Feature selection in credit scoring- a quadratic programming approach solving with bisection method based on Tabu search
MetadataShow full item record
Credit risk is one of the most important topics in the risk management. Meanwhile, it is the major risk of banks and financial institutions encountered as claimed by the Basel capital accord. As a form of credit risk measurement, credit scoring is the credit evaluation process to reduce the current and expected risk of a customer being bad credit. The credit scoring models usually use a set of features to predict the credit status, good credit (unlikely to default) and bad credit (more likely to default), of the applicants.
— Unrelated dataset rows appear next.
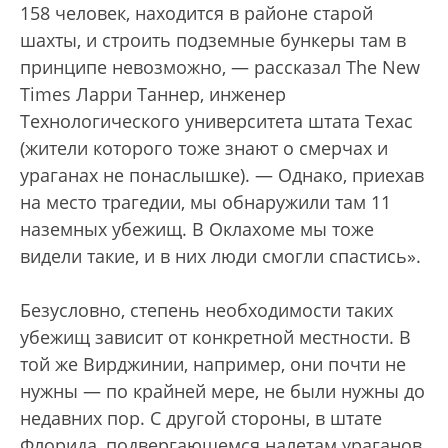
158 человек, находится в районе старой
шахты, и строить подземные бункеры там в
принципе невозможно, — рассказал The New
Times Ларри Таннер, инженер
Технологического университета штата Техас
(жители которого тоже знают о смерчах и
ураганах не понаслышке). — Однако, приехав
на место трагедии, мы обнаружили там 11
наземных убежищ. В Оклахоме мы тоже
видели такие, и в них люди смогли спастись».
Безусловно, степень необходимости таких
убежищ зависит от конкретной местности. В
той же Вирджинии, например, они почти не
нужны — по крайней мере, не были нужны до
недавних пор. С другой стороны, в штате
Флорида, подвергающемся налетам ураганов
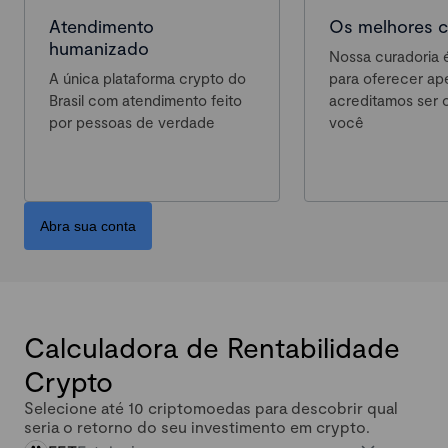
Atendimento
Os melhores c
humanizado
Nossa curadoria é
A única plataforma crypto do
para oferecer ap
Brasil com atendimento feito
acreditamos ser 
por pessoas de verdade
você
Abra sua conta
Calculadora de Rentabilidade
Crypto
Selecione até 10 criptomoedas para descobrir qual
seria o retorno do seu investimento em crypto.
However, with the fast growth in the credit industry and facilitation of collecting and storing information due to the new technologies, a huge amount of information on customer is available. Feature selection or subset selection is therefore essential to handle irrelevant, redundant or misleading features in order to improve predictive (classification) accuracy and reduce high complexity, intensive computation, and instability for most credit scoring models. In this study, a hybrid model is developed for credit scoring problems to predict the classification accuracy based on selected subsets by first establishing a correlation coefficient based binary quadratic programming model for feature selection. The model is then solved with the bisection method based on Tabu search algorithm (BMTS) and provides optional subsets of features in different sizes from which the satisfactory subsets for credit scoring models are selected based on both the size and overall classification accuracy rate (OCAR). The results of this proposed BMTS+SVM method, tested on two benchmark credit datasets, shed light on the improvement of the existing credit scoring systems with flexibility and robustness. This validated method is then used in an international business context to test the data on the U.S. and Chinese companies in order to find out the subsets of features that act as key factors in distinguishing good credit companies from bad credit companies in these two countries. Finally, The performance of classification models, using different classifiers, in terms of OCAR and misclassification cost is evaluated based on the U.S. and Chinese datasets. Cutoff values which give highest OCAR and minimum misclassification cost is also discussed.